And, one buck we own Capra Gia kept some of the semen to market, and we have sold a few of those straws.

My wife AI'd some other peoples with some of the semen from our bucks.  She did two does and both settled so she is 100% so far.

I think we are going to try at least one of ours this fall.


----------



## DesertDawn (Nov 1, 2017)

OneFineAcre said:


> We actually haven't even done any of our own yet.
> We got the tank to have some of our bucks collected for preservation.
> And, one buck we own Capra Gia kept some of the semen to market, and we have sold a few of those straws.
> 
> ...



I just went to You Tube to see how it's done. Ehm, eeeeekkkk!


----------



## Wispy55 (Nov 1, 2017)

HI everyone, it is all well and good to sell an animal at that price but what does it do for the industry as a whole?  Most people that raise livestock do it for the meat or milk they supply. Who could justify butchering a 10,400 dollar goat, even after many years of service. 
Has raising animals become a designer industry?


----------



## Fullhousefarm (Nov 1, 2017)

Southern by choice said:


> I think she was like 3 grand
> 
> The Here Be Goats doe is the one I would have loved to bid on- I can't believe she only sold for $2100... She is so gorgeously dairy! And an A/A for casien. I just was drooling over her.
> 
> ...



She is very nice. We saw her in person in June when we bought a yearling from Kelly. 

She repeated the breeding this year and she ships you know. 

I watched it on Kelly's FB live feed.

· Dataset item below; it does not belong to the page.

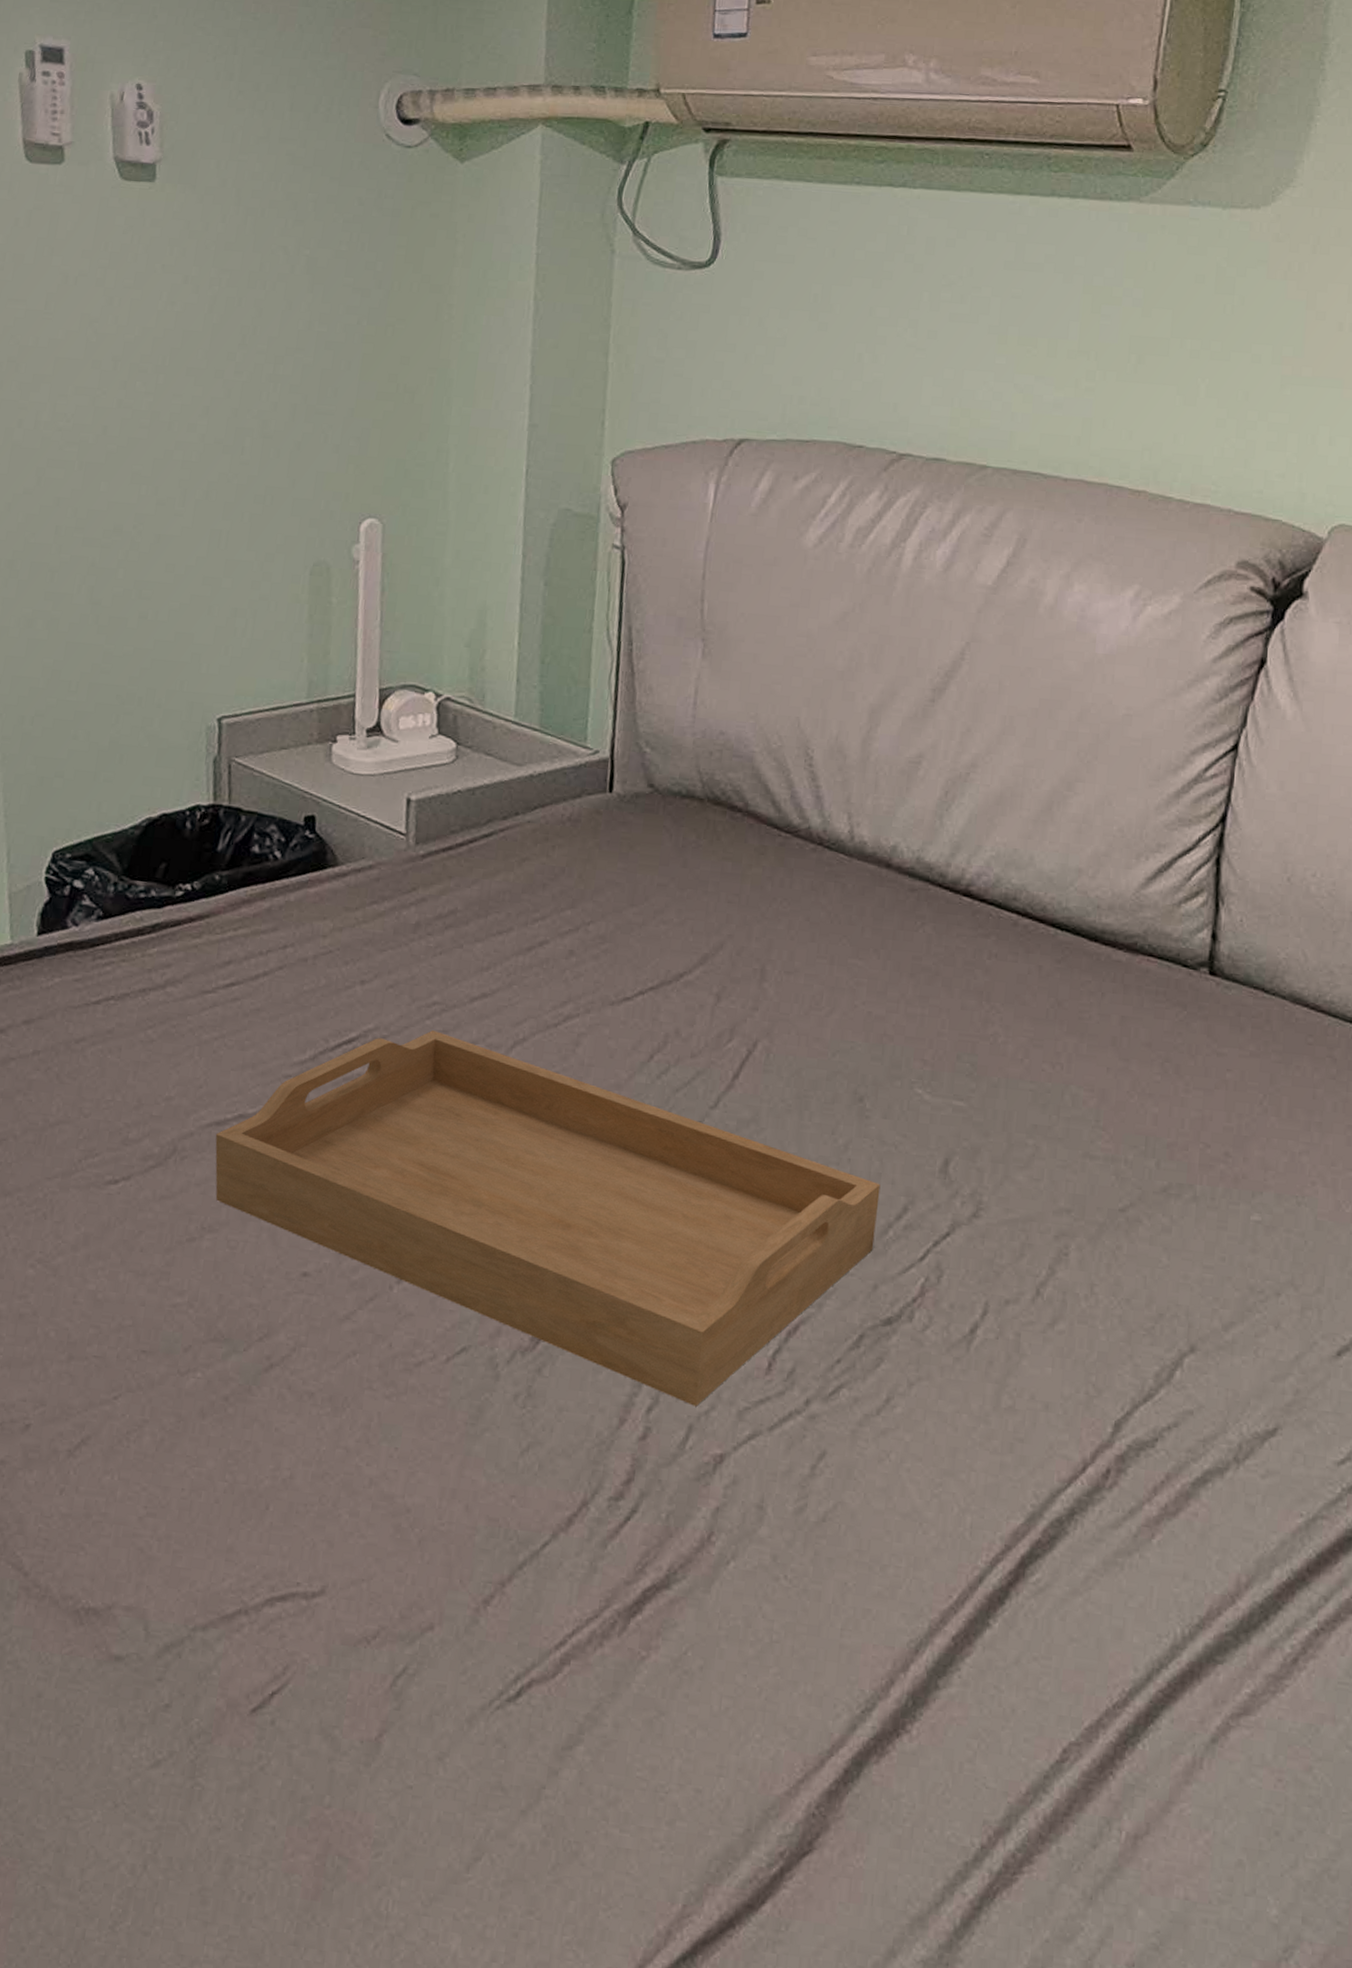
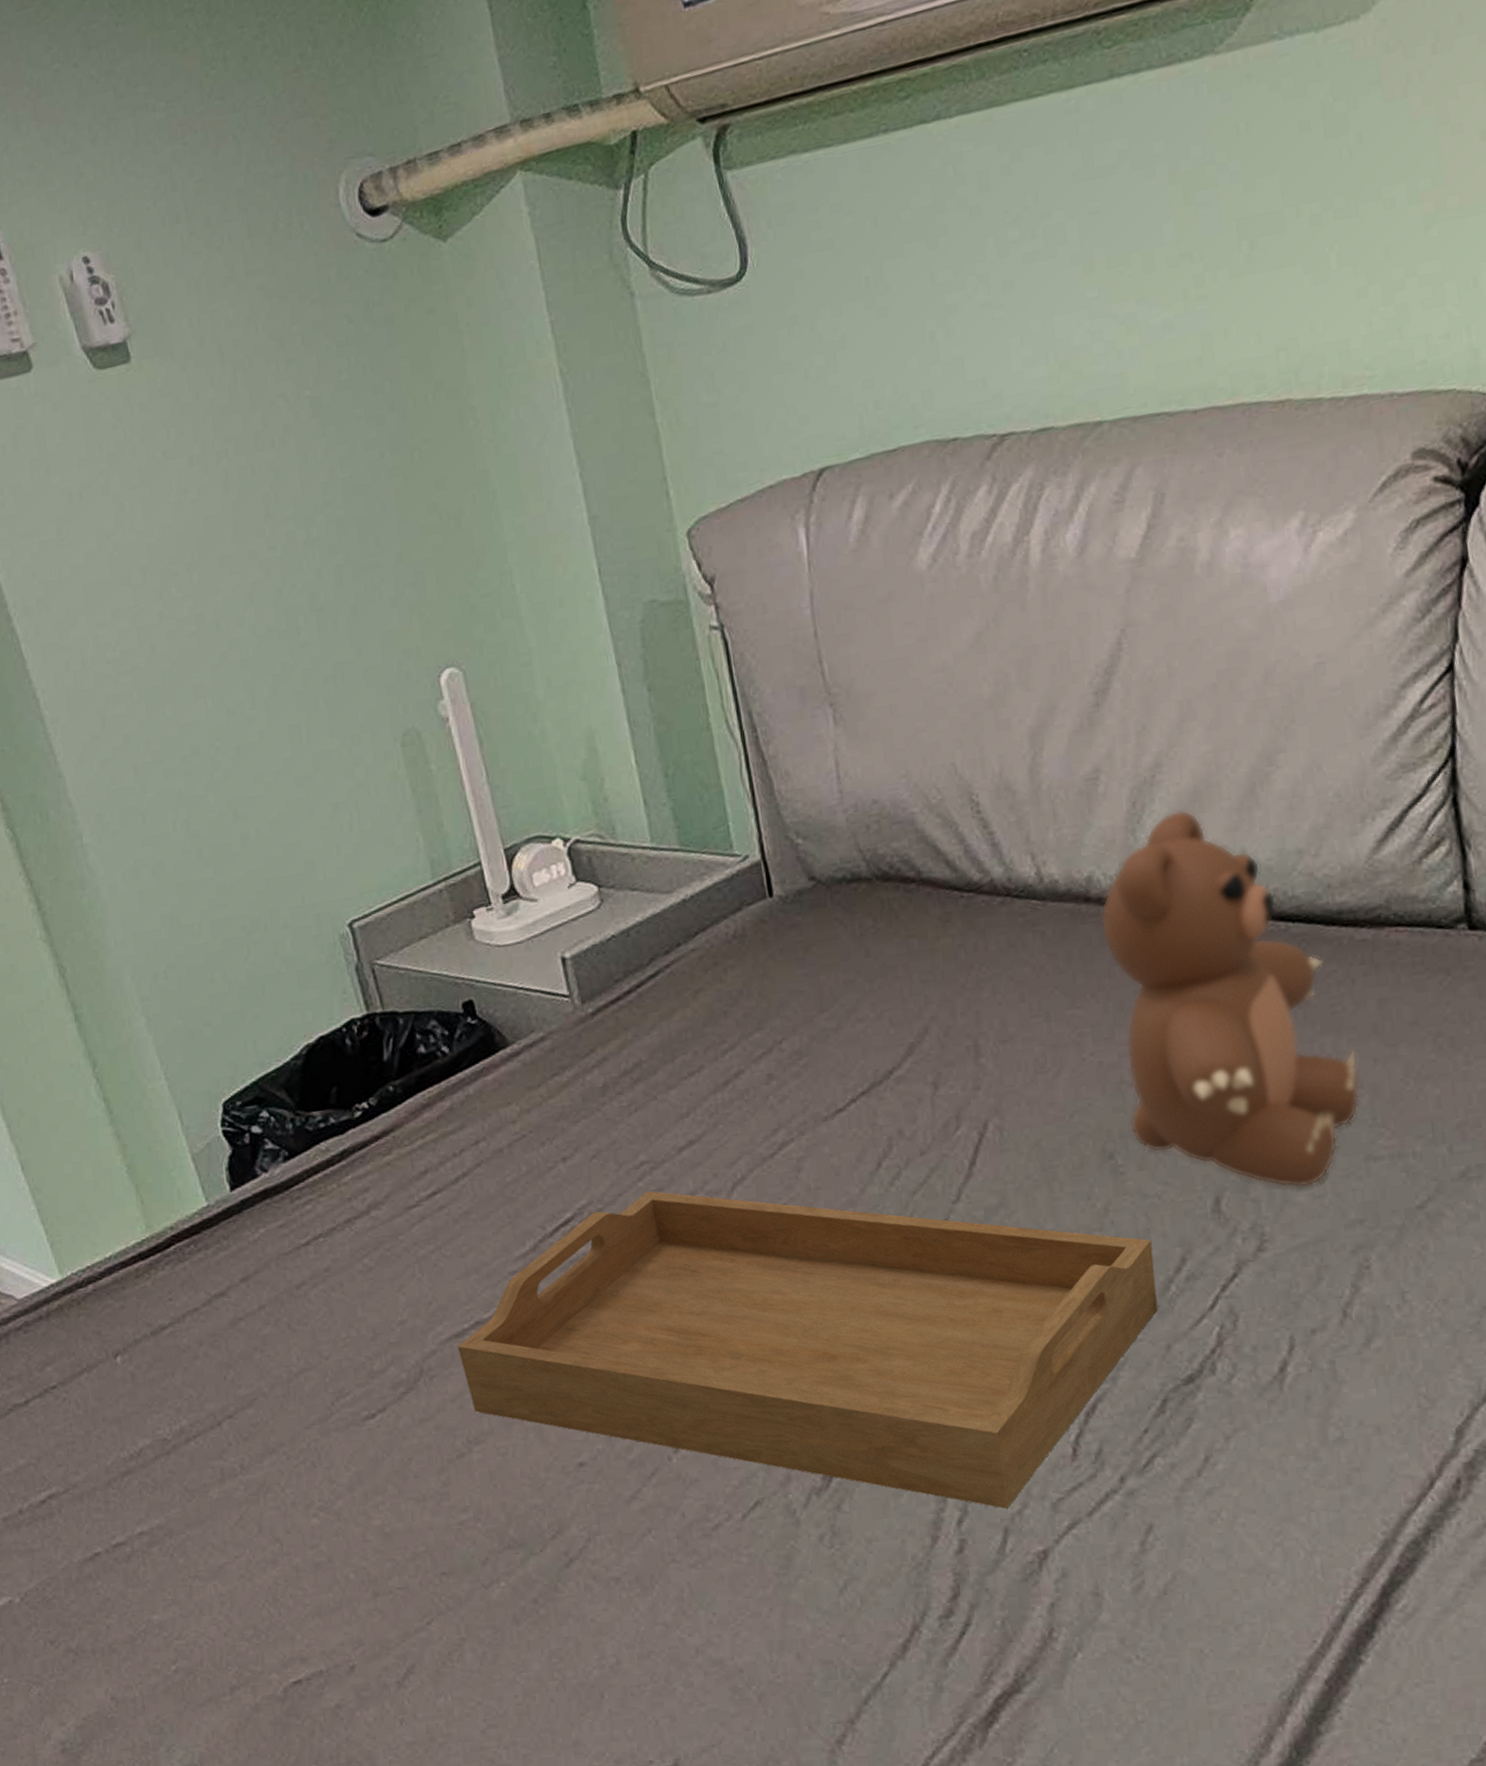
teddy bear: none [883,808,1094,1169] -> present [1100,809,1361,1189]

Gotta love free! 

I've seen the Hidden Palms doeling too. Last year Danielle bought a bred doe from her last year and we kept her buckling since he's unrelated to our stock so we have a Hidden palms Nigee buck. 

While I would not pay 10,000 for a buck- I think it's great when the price of livestock is closer to reflecting the care, time and money put in.


----------